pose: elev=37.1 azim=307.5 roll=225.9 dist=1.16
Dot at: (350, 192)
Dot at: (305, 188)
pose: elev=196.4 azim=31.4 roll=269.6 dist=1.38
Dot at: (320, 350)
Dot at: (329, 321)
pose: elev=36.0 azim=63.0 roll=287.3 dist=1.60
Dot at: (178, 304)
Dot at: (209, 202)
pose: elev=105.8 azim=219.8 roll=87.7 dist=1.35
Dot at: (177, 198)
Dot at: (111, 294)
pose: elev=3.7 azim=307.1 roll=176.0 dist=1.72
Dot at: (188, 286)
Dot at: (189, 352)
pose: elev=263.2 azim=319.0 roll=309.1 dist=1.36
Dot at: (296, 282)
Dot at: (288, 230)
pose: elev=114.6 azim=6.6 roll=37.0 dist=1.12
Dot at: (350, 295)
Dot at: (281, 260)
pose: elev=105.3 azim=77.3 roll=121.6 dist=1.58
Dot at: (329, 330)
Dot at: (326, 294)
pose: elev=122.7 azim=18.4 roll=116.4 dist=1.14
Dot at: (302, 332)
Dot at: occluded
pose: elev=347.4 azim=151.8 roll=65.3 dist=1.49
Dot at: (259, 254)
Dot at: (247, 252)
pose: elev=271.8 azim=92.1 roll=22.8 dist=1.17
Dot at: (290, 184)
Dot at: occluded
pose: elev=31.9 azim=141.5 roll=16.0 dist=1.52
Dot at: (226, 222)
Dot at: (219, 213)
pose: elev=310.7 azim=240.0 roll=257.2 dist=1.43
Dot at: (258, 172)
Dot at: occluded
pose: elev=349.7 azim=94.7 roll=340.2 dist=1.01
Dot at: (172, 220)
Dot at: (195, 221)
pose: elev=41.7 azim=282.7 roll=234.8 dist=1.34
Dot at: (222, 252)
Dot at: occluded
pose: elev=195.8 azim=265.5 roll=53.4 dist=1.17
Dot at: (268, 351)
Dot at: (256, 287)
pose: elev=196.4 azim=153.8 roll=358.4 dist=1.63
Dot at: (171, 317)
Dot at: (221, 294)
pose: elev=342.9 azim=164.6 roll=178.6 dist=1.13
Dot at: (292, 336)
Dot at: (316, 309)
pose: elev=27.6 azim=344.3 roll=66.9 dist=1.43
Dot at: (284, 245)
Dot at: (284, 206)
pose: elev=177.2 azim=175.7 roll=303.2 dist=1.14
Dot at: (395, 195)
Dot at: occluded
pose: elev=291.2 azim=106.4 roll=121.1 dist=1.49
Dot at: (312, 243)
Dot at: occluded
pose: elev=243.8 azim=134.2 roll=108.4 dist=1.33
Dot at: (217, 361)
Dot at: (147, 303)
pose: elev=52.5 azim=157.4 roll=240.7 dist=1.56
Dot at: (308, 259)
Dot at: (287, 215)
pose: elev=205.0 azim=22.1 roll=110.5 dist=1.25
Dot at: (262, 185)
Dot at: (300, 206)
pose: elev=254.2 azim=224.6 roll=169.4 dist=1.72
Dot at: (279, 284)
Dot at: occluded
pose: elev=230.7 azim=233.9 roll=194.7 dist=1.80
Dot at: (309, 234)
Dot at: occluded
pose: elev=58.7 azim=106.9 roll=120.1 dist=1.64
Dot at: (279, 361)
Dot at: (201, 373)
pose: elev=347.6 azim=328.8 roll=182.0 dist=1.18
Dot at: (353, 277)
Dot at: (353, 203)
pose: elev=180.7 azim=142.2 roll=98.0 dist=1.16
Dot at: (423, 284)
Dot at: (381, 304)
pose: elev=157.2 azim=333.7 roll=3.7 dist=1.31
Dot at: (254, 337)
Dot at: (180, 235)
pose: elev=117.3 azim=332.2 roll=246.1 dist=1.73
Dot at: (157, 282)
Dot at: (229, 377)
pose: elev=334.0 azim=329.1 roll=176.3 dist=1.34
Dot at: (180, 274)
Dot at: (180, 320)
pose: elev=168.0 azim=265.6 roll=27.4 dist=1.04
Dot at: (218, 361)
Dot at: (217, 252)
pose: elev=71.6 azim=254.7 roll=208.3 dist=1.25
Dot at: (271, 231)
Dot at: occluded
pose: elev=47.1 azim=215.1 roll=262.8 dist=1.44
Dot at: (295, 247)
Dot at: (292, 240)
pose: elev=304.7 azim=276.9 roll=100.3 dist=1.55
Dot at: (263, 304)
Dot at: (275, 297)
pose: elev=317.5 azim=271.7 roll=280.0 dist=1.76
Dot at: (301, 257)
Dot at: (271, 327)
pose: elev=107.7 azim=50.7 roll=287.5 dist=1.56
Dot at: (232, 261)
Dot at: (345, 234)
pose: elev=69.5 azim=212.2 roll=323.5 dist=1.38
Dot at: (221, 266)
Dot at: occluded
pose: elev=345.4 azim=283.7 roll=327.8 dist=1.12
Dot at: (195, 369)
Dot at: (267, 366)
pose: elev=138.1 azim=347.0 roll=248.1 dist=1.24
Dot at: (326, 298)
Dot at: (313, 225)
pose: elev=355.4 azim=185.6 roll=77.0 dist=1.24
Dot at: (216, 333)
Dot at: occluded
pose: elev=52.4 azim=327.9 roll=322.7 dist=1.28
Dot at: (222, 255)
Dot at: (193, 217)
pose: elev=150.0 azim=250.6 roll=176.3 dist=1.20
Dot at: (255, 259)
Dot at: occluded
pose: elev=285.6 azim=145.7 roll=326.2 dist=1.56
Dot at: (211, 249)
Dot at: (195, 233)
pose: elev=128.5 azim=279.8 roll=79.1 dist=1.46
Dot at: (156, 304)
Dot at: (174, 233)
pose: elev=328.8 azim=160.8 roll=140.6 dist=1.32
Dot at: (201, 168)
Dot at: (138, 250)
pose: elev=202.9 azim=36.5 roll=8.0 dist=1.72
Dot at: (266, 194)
○ ○ ○ ○ ○
:: Required task ::
Reproduce the items word for word, starting with their first line and going on through the line with "Dot at: (189, 352)".

:: Solution to this exercise ::
pose: elev=37.1 azim=307.5 roll=225.9 dist=1.16
Dot at: (350, 192)
Dot at: (305, 188)
pose: elev=196.4 azim=31.4 roll=269.6 dist=1.38
Dot at: (320, 350)
Dot at: (329, 321)
pose: elev=36.0 azim=63.0 roll=287.3 dist=1.60
Dot at: (178, 304)
Dot at: (209, 202)
pose: elev=105.8 azim=219.8 roll=87.7 dist=1.35
Dot at: (177, 198)
Dot at: (111, 294)
pose: elev=3.7 azim=307.1 roll=176.0 dist=1.72
Dot at: (188, 286)
Dot at: (189, 352)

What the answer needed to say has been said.